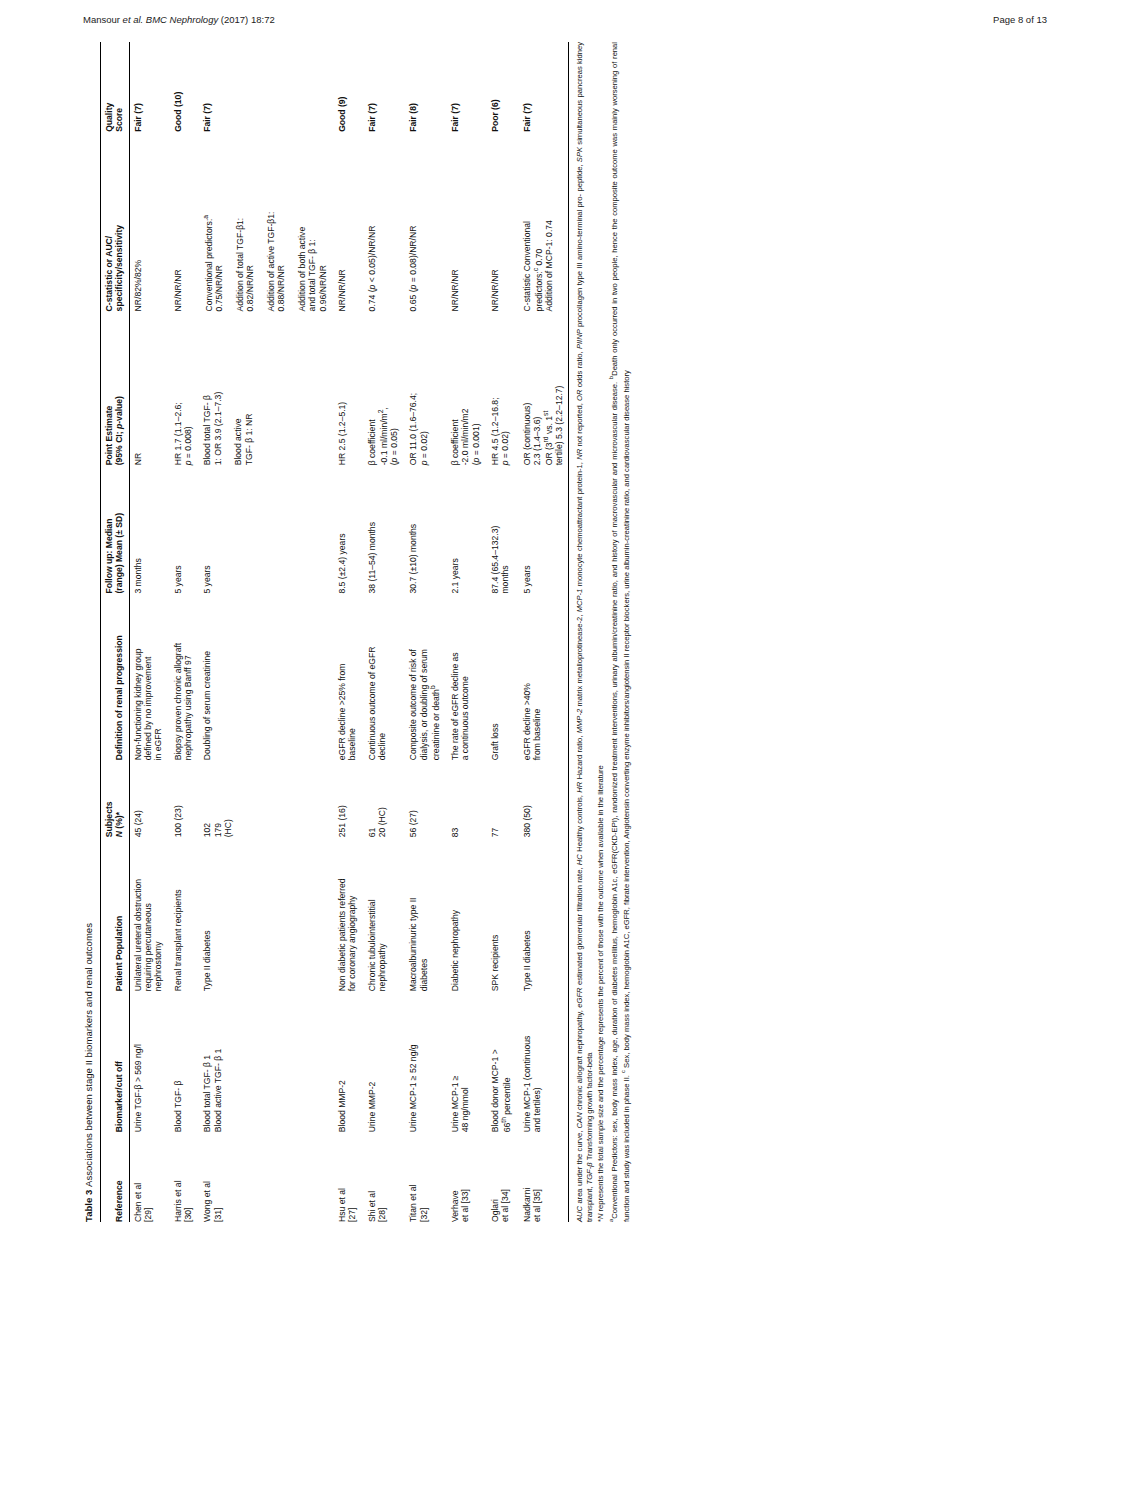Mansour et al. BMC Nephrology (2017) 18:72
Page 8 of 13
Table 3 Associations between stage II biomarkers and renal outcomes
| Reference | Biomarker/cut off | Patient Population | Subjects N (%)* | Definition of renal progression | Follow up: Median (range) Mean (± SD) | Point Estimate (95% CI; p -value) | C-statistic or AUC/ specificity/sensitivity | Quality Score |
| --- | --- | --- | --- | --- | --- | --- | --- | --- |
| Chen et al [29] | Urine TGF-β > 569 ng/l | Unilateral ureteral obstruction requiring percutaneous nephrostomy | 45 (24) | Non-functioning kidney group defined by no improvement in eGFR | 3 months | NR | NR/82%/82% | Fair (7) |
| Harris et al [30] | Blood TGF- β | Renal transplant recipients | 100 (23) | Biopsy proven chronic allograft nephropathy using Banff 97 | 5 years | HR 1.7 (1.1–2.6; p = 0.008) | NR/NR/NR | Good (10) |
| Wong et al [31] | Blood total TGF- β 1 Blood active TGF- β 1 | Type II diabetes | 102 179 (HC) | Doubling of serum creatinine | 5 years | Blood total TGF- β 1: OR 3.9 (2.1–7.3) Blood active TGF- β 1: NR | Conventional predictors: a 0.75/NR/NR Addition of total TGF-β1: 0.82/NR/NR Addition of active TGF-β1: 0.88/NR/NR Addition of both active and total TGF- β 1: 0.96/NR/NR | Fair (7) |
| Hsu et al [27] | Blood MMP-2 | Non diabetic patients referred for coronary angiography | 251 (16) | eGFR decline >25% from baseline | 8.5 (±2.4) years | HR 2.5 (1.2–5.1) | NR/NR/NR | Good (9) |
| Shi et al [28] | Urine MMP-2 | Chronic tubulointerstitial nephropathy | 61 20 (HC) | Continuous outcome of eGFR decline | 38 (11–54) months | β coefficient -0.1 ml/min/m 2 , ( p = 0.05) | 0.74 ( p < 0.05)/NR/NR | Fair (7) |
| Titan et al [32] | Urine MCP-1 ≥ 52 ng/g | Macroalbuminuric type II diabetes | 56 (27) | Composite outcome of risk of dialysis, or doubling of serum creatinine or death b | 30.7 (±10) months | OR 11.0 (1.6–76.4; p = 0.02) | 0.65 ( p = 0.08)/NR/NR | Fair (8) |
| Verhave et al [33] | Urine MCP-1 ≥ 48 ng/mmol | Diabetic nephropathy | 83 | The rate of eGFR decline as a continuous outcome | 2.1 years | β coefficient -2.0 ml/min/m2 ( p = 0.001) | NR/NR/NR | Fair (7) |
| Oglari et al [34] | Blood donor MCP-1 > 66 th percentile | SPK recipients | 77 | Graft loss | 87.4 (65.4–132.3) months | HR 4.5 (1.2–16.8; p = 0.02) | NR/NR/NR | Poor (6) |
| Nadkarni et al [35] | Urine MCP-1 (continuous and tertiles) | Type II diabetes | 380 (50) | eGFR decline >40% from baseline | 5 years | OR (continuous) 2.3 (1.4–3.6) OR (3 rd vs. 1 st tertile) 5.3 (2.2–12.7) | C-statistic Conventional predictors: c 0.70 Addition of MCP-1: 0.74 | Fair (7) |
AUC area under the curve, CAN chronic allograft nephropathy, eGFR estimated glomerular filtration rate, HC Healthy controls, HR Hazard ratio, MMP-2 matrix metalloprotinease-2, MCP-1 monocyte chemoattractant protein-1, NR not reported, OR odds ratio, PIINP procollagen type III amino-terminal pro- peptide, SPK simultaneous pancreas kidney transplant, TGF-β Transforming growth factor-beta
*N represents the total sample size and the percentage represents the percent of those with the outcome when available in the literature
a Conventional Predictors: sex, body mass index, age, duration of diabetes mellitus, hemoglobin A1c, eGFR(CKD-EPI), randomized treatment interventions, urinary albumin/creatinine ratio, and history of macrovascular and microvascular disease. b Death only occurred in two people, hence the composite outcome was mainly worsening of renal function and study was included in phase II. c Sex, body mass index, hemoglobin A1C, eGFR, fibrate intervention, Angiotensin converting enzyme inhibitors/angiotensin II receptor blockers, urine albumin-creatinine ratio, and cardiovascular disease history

# # # # # # #

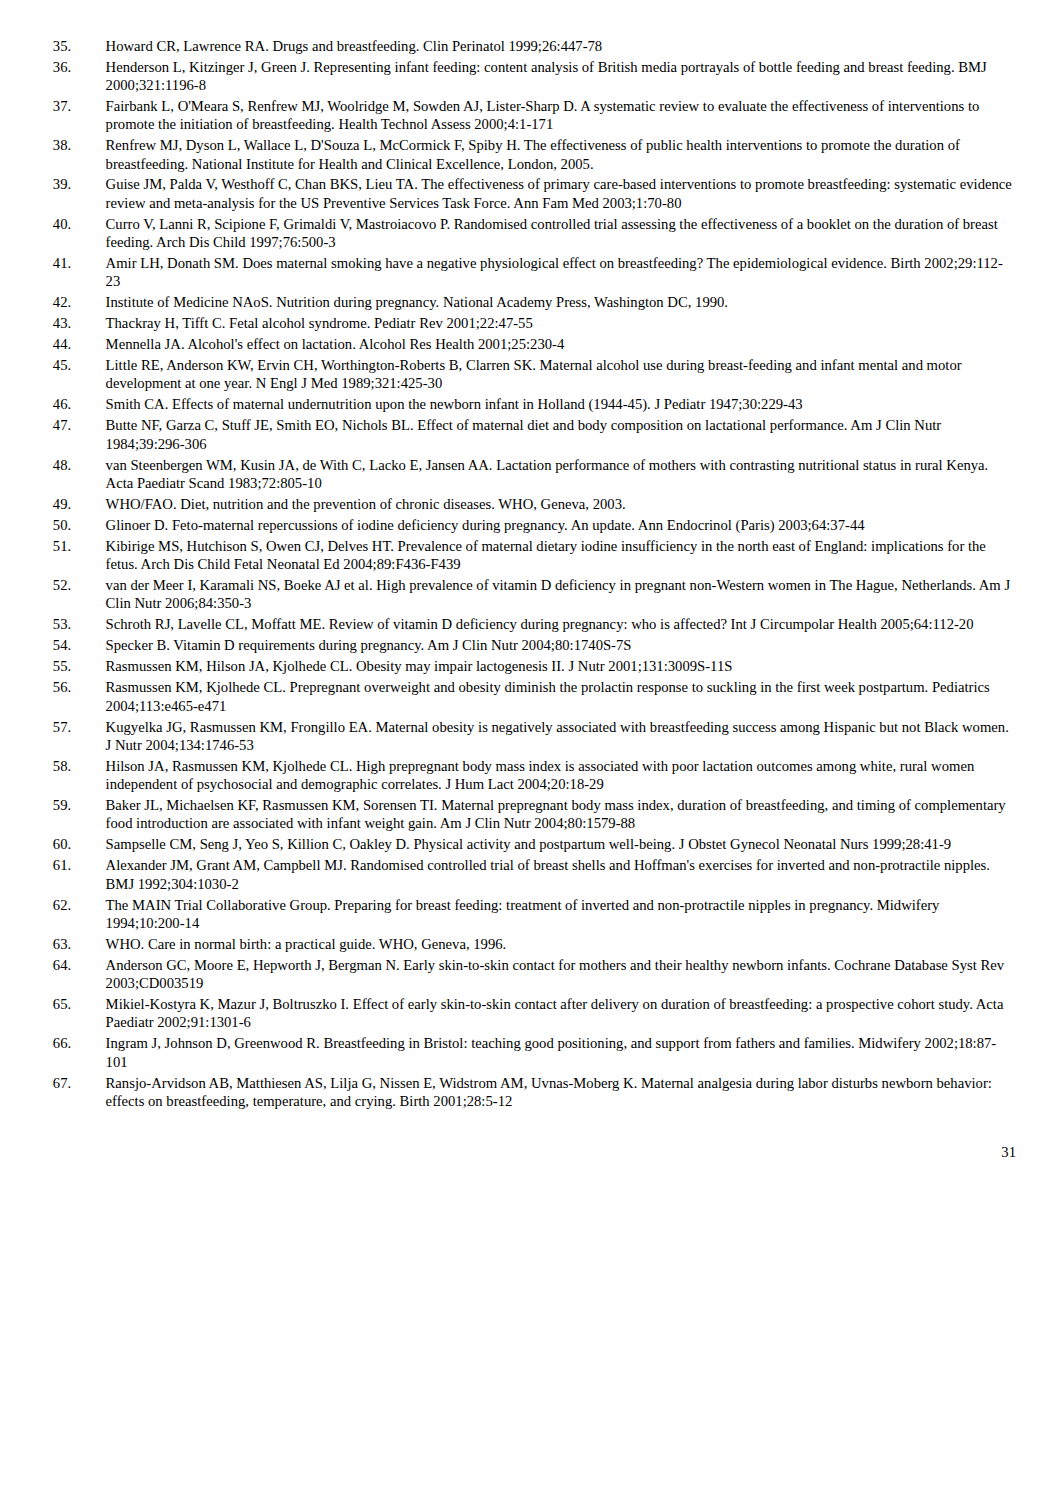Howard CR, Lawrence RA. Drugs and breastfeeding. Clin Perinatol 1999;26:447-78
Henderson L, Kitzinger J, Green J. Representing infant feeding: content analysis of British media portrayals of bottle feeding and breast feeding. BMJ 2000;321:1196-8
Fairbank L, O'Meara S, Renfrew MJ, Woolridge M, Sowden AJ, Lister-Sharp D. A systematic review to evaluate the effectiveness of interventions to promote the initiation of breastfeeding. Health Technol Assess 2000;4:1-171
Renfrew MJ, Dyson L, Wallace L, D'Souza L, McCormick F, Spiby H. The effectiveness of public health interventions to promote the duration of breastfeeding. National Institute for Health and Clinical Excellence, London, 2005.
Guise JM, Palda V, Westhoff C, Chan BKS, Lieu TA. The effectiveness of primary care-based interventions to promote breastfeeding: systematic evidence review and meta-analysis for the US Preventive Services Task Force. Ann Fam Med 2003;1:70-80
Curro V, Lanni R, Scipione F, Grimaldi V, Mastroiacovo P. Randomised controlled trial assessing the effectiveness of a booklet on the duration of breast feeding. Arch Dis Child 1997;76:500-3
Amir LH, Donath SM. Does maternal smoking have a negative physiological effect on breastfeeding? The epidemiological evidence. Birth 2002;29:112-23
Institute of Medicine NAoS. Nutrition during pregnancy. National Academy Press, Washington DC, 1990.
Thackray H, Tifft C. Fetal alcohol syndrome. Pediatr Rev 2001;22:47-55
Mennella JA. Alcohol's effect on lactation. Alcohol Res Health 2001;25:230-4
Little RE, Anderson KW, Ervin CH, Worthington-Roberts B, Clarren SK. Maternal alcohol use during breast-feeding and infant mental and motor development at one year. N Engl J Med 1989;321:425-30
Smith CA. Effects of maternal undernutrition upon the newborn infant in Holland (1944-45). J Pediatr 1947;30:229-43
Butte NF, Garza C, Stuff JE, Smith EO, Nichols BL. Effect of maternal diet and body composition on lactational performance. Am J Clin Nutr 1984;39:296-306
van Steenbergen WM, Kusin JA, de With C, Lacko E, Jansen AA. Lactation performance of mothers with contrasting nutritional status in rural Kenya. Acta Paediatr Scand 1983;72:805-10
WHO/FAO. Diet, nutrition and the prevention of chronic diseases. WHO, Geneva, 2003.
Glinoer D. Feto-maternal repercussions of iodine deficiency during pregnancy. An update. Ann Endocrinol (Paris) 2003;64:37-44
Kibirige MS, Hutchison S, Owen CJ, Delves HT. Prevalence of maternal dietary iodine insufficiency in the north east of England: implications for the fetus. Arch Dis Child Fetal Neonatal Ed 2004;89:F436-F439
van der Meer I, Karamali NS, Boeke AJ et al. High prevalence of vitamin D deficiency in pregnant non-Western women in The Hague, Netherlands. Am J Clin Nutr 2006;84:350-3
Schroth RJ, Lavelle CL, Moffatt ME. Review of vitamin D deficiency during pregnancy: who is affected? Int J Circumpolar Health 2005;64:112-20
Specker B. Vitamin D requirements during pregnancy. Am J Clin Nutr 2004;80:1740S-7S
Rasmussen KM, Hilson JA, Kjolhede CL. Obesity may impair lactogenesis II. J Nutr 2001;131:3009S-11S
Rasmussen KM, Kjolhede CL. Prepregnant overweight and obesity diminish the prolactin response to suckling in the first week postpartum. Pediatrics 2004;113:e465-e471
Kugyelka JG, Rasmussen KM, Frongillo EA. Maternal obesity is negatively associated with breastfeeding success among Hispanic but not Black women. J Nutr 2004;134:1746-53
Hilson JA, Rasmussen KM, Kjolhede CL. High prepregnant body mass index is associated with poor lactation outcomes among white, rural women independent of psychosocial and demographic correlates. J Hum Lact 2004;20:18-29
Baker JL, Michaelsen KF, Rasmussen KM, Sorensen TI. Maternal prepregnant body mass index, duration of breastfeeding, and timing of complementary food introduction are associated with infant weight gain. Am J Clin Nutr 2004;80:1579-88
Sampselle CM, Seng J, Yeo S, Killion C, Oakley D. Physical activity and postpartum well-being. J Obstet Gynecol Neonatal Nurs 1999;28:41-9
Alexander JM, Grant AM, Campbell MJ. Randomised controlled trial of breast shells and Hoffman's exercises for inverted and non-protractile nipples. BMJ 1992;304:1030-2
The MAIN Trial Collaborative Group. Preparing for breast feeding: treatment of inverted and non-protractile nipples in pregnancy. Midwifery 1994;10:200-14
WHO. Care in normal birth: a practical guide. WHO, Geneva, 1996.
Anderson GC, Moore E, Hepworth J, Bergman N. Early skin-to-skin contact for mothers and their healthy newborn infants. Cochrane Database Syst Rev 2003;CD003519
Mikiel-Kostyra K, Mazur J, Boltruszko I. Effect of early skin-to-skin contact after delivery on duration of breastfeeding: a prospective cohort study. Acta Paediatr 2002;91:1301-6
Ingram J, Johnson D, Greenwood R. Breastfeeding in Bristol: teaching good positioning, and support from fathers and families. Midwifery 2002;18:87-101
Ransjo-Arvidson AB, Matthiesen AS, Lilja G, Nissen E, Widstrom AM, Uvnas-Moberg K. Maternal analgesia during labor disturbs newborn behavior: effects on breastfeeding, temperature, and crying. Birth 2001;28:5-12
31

# # # # # # #

What to do:
For each line of the material that contains the word "postpartum", make a copy.

Problem solution:
Rasmussen KM, Kjolhede CL. Prepregnant overweight and obesity diminish the prolactin response to suckling in the first week postpartum. Pediatrics 2004;113:e465-e471
Sampselle CM, Seng J, Yeo S, Killion C, Oakley D. Physical activity and postpartum well-being. J Obstet Gynecol Neonatal Nurs 1999;28:41-9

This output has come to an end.